Standards

Language Technology developers are actively engaged in developing data standards for language data. In collaboration with others in the industry, progress is being made on the following standards:

LIFT — LIFT (Lexicon Interchange FormaT) is an XML format for lexical information (dictionaries). LIFT allows movement of data between programs such as WeSay, FLEx and Lexique Pro.

FlexText — an XML format for interlinear data, to allow movement of data between programs such as SayMore, FLEx and ELAN.

USX - Unified Scripture XML (USX) is an XML format used for encoding the digital text for scripture translations. The largest collection of USX encoded scripture is currently found within the Digital Bible Library.

DBL Text Bundle - XML bundle that contains both the USX content and metadata to capture publishable Scripture. Paratext provides the uploader client used for submitting scripture text content to DBL. The scripture text itself is maintained within Paratext by the translation or text maintenance team.
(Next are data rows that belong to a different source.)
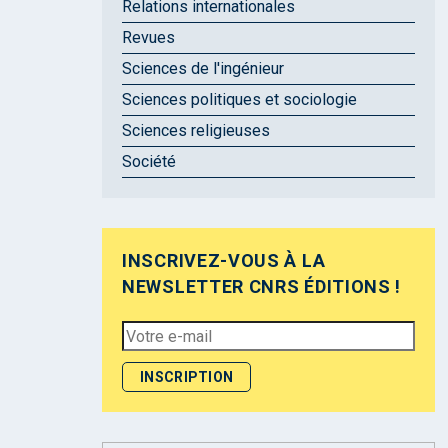
Relations internationales
Revues
Sciences de l'ingénieur
Sciences politiques et sociologie
Sciences religieuses
Société
INSCRIVEZ-VOUS À LA
NEWSLETTER CNRS ÉDITIONS !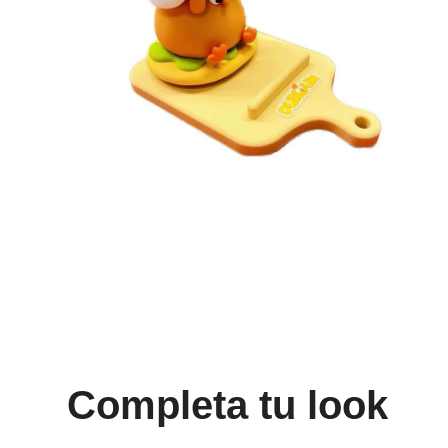
8
.
cartera
9
.
bolso
10
.
miniso
Completa tu look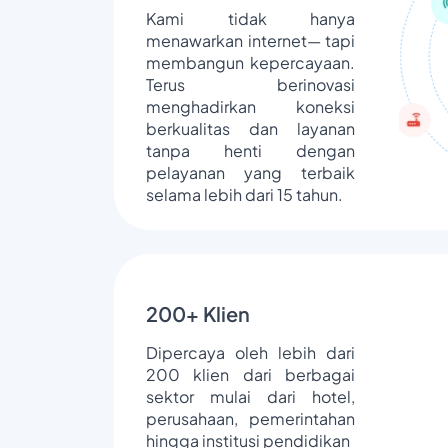
Kami tidak hanya
menawarkan internet— tapi
membangun kepercayaan.
Terus berinovasi
menghadirkan koneksi
berkualitas dan layanan
tanpa henti dengan
pelayanan yang terbaik
selama lebih dari 15 tahun.
200+ Klien
Dipercaya oleh lebih dari
200 klien dari berbagai
sektor mulai dari hotel,
perusahaan, pemerintahan
hingga institusi pendidikan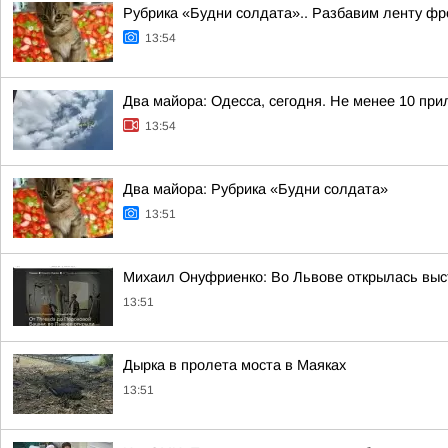
Рубрика «Будни солдата».. Разбавим ленту ф
13:54
Два майора: Одесса, сегодня. Не менее 10 при
13:54
Два майора: Рубрика «Будни солдата»
13:51
Михаил Онуфриенко: Во Львове открылась выста
13:51
Дырка в пролета моста в Маяках
13:51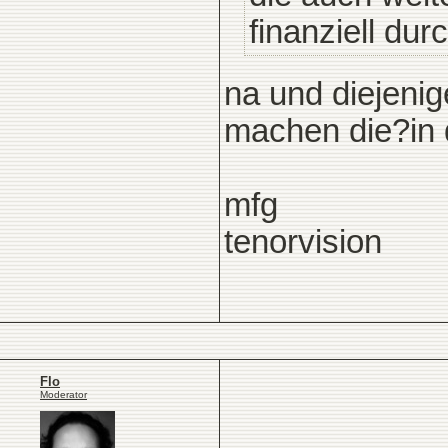
finanziell dur
na und diejeni
machen die?in 
mfg
tenorvision
Flo
Moderator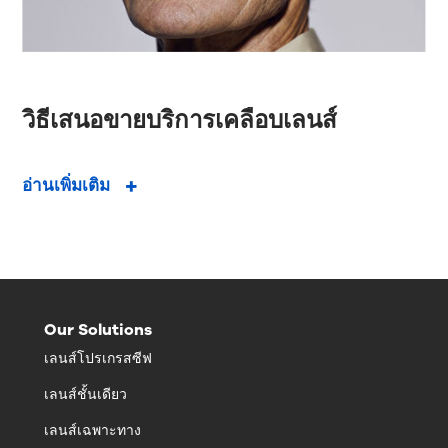
วิธีเสนอขายบริการเคลือบเลนส์
อ่านเพิ่มเติม
Our Solutions
เลนส์โปรเกรสซีฟ
เลนส์ชั้นเดียว
เลนส์เฉพาะทาง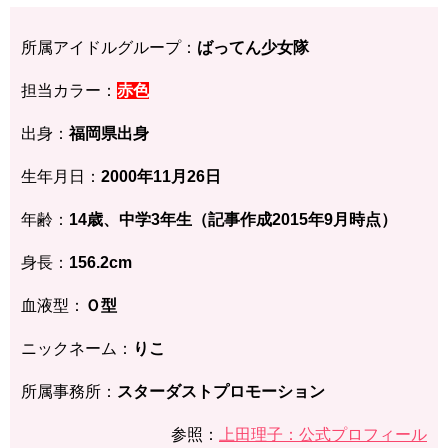
所属アイドルグループ：
ばってん少女隊
担当カラー：
赤色
出身：
福岡県
出身
生年月日：
2000年11月26
日
年齢：
14歳、中学3年生（記事作成2015年9月時点）
身長：
156.2
cm
血液型：
Ｏ型
ニックネーム：
りこ
所属事務所：
スターダストプロモーション
参照：
上田理子：公式プロフィール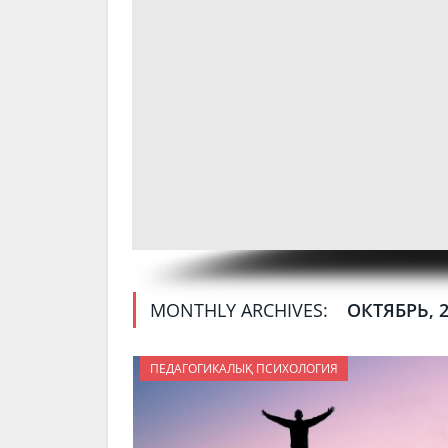
MONTHLY ARCHIVES:
ОКТЯБРЬ, 
ПЕДАГОГИКАЛЫҚ ПСИХОЛОГИЯ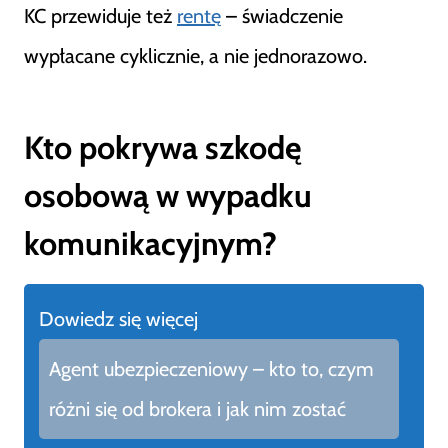
KC przewiduje też
rentę
– świadczenie
wypłacane cyklicznie, a nie jednorazowo.
Kto pokrywa szkodę
osobową w wypadku
komunikacyjnym?
Dowiedz się więcej
Agent ubezpieczeniowy – kto to, czym
różni się od brokera i jak nim zostać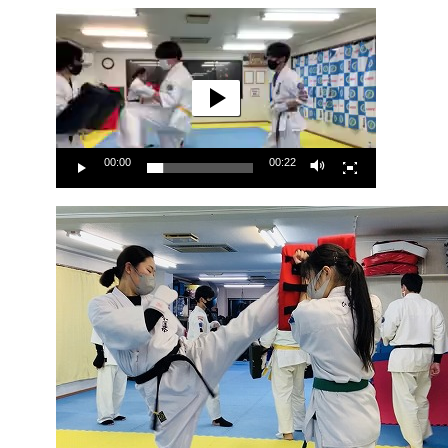
動
画
プ
レ
ー
ヤ
ー
00:00
00:22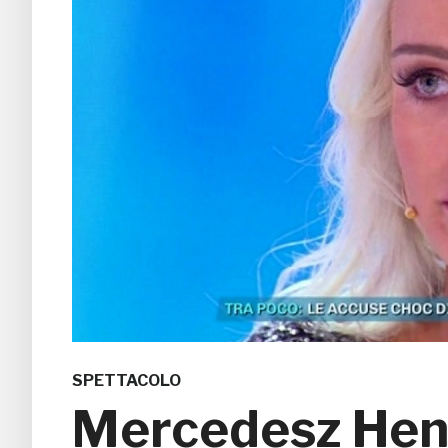
SPETTACOLO
Mercedesz Heng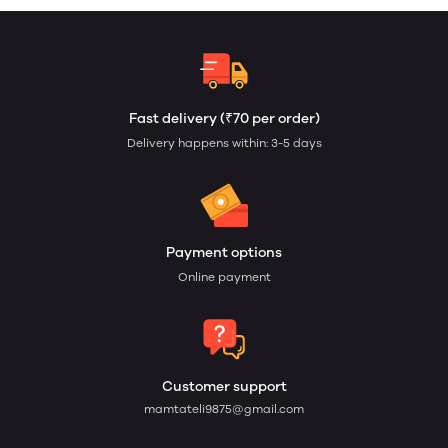
Fast delivery (₹70 per order)
Delivery happens within: 3-5 days
Payment options
Online payment
Customer support
mamtateli9875@gmail.com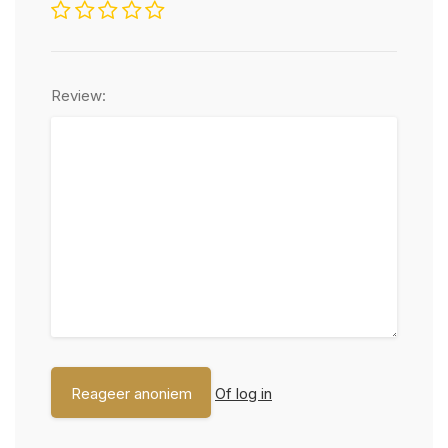
Review:
Of log in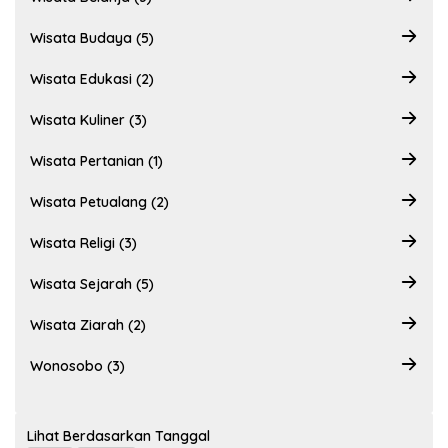
Wisata Budaya (5)
Wisata Edukasi (2)
Wisata Kuliner (3)
Wisata Pertanian (1)
Wisata Petualang (2)
Wisata Religi (3)
Wisata Sejarah (5)
Wisata Ziarah (2)
Wonosobo (3)
Lihat Berdasarkan Tanggal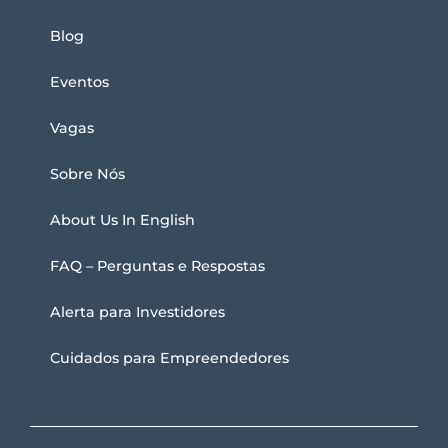
Blog
Eventos
Vagas
Sobre Nós
About Us In English
FAQ – Perguntas e Respostas
Alerta para Investidores
Cuidados para Empreendedores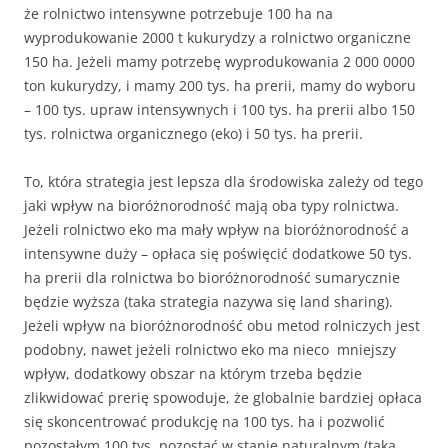
że rolnictwo intensywne potrzebuje 100 ha na
wyprodukowanie 2000 t kukurydzy a rolnictwo organiczne
150 ha. Jeżeli mamy potrzebę wyprodukowania 2 000 0000
ton kukurydzy, i mamy 200 tys. ha prerii, mamy do wyboru
– 100 tys. upraw intensywnych i 100 tys. ha prerii albo 150
tys. rolnictwa organicznego (eko) i 50 tys. ha prerii.
To, która strategia jest lepsza dla środowiska zależy od tego
jaki wpływ na bioróżnorodność mają oba typy rolnictwa.
Jeżeli rolnictwo eko ma mały wpływ na bioróżnorodność a
intensywne duży – opłaca się poświęcić dodatkowe 50 tys.
ha prerii dla rolnictwa bo bioróżnorodność sumarycznie
będzie wyższa (taka strategia nazywa się land sharing).
Jeżeli wpływ na bioróżnorodność obu metod rolniczych jest
podobny, nawet jeżeli rolnictwo eko ma nieco mniejszy
wpływ, dodatkowy obszar na którym trzeba będzie
zlikwidować prerię spowoduje, że globalnie bardziej opłaca
się skoncentrować produkcję na 100 tys. ha i pozwolić
pozostałym 100 tys. pozostać w stanie naturalnym (taka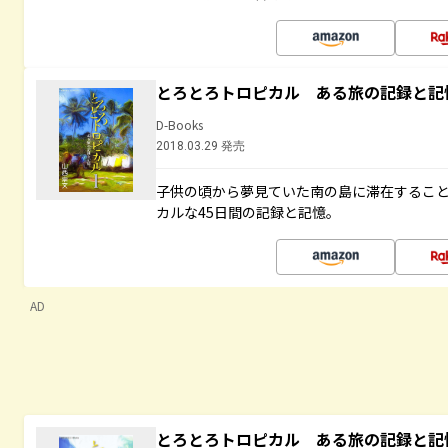
とろとろトロピカル ある旅の記録と記
D-Books
2018.03.29 発売
子供の頃から夢見ていた南の島に滞在するこ
カルな45日間の記録と記憶。
AD
とろとろトロピカル ある旅の記録と記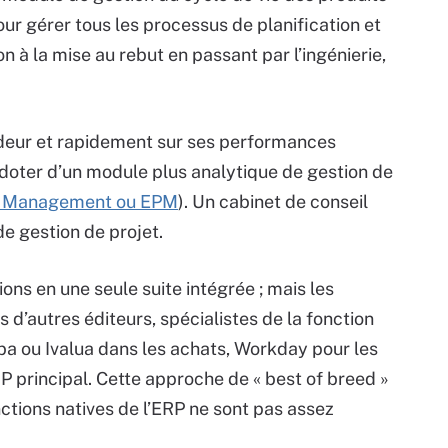
our gérer tous les processus de planification et
n à la mise au rebut en passant par l’ingénierie,
ndeur et rapidement sur ses performances
e doter d’un module plus analytique de gestion de
e Management ou EPM
). Un cabinet de conseil
de gestion de projet.
ons en une seule suite intégrée ; mais les
d’autres éditeurs, spécialistes de la fonction
a ou Ivalua dans les achats, Workday pour les
ERP principal. Cette approche de « best of breed »
nctions natives de l’ERP ne sont pas assez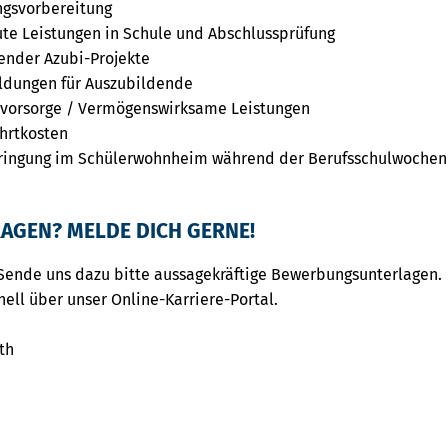
ngsvorbereitung
ute Leistungen in Schule und Abschlussprüfung
nder Azubi-Projekte
ildungen für Auszubildende
rsvorsorge / Vermögenswirksame Leistungen
hrtkosten
ringung im Schülerwohnheim während der Berufsschulwochen
AGEN? MELDE DICH GERNE!
Sende uns dazu bitte aussagekräftige Bewerbungsunterlagen.
nell über unser Online-Karriere-Portal.
th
The Paratext project includes different sections of configuration settings which supply a portion of the metadata required for submission to DBL. The Global Bible Catalogue (GBC) provides the remainder of the required metadata. Paratext validates the scripture text and the gathered metadata as conforming to the standards and syntax defined for a DBL ‘text bundle’.

USFM - Unified Standard Format Markers (USFM) is a plain text markup widely used for encoding the digital text for Scripture translations. It is the standard format applied to translations developed within ParaTExt

Unicode — an industry-wide character set encoding standard designed to support the worldwide interchange, processing, and display of the written texts of the diverse languages and technical disciplines of the modern world. It is closely related to ISO/IEC 10646.

ISO 15924 — the  International Organization for Standardization's registry of scripts. Each script is identified by a name and four-letter code. The current version of the standard includes 156 scripts.

ISO 639-3 — the International Organization for Standardization's registry of the languages of the world. It is comprised of living languages taken from SIL's Ethnologue, as well as extinct, ancient, reconstructed, and artificial languages. The current registry includes over 7,000 languages, each identified by a unique three-letter code.